In welchem Verhältnis die Gruppen der sesshaften und der nicht-sesshaften Tradentenkreise von Q zueinander stehen, ist schwierig zu beurteilen, es kommt sowohl ein Nacheinander als auch ein Nebeneinander in Frage, d. h. das Q-Material kann zunächst von wandercharismatischen Gruppen tradiert (und zum Teil auch gebildet) worden sein, die dann später sesshaft geworden sind, was ihr Ethos naturgemäß beeinflusst und zur Bildung von Worten geführt hat, die die neue Situation widerspiegeln. Die wandernden Missionare können aber u. U. auch von einer sesshaften Gemeinde ausgesandt worden sein und dabei parallel zur Existenz der sesshaften Gemeinde ihr Ethos entwickelt haben. Jedenfalls bestimmen die das Ethos der wandernden Prediger widerspiegelnden Worte nicht mehr die Gesamtperspektive von Q, so dass ihr Einfluss auf die Endredaktion allenfalls begrenzt gewesen zu sein scheint. Dies würde natürlich erst recht gelten, wenn diejenigen Forscher recht hätten, die diese radikalen Worte auch schon auf der Ebene von Q nur noch bildhaft verstanden wissen wollen.

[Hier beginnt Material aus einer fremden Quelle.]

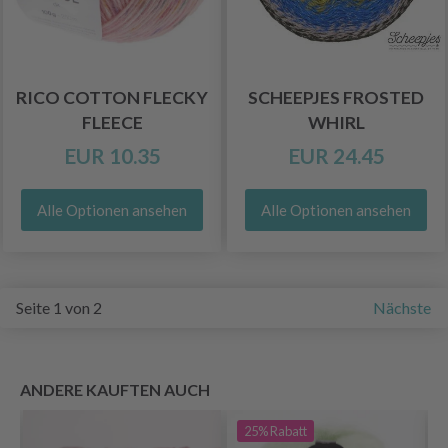
RICO COTTON FLECKY
SCHEEPJES FROSTED
FLEECE
WHIRL
EUR 10.35
EUR 24.45
Alle Optionen ansehen
Alle Optionen ansehen
Seite 1 von 2
Nächste
ANDERE KAUFTEN AUCH
25%
Rabatt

Parallelen aus dem frühen 2. Jahrhundert

Die sog. Wandercharismatiker, also die nicht-sesshaften Tradenten von in die Logienquelle aufgenommenen Worten, haben in den letzten Jahrzehnten besonderes Interesse gefunden. Dass es diese in der Urkirche gegeben hat, sagt die Logienquelle nicht ausdrücklich, aber schon die paulinische Art der Verkündigung des Evangeliums bezeugt solche Existenz, wenn auch die Wandertätigkeit der Q-Boten in Galiläa und Syrien nur partiell mit den weiten Reisen des Apostels verglichen werden kann. In der ► Didache, einer Schrift aus der ersten Hälfte des zweiten Jahrhunderts, werden solche wandernden Lehrer ausdrücklich genannt, und auch in den Johannesbriefen spiegelt sich dieselbe Erscheinung (2 Joh 10; 3 Joh 5–8.10). Zeigen diese Belege die Bedeutung des Phänomens bis ins zweite Jahrhundert, so wird diese noch dadurch unterstrichen, dass der zweite Johannesbrief und die Didache Beurteilungskriterien nennen, die der Gemeinde helfen sollen, zwischen echten Predigern, die zu ihr kommen, und solchen, die nur um des eigenen Vorteils willen predigend umherziehen, zu unterscheiden. Offensichtlich waren angesichts der Vielzahl solcher Wanderprediger solche Kriterien notwendig. In der ► Didache heißt es:

„Wer nun kommt und euch dies alles bisher Gesagte lehrt, den nehmt auf. Wenn aber der Lehrende selbst sich abwendet und eine andere Lehre lehrt, um (die rechte Lehre) aufzulösen, so hört nicht auf ihn; (lehrt er) hingegen, um zu vermehren Gerechtigkeit und Erkenntnis des Herrn, so nehmt ihn auf wie den Herrn.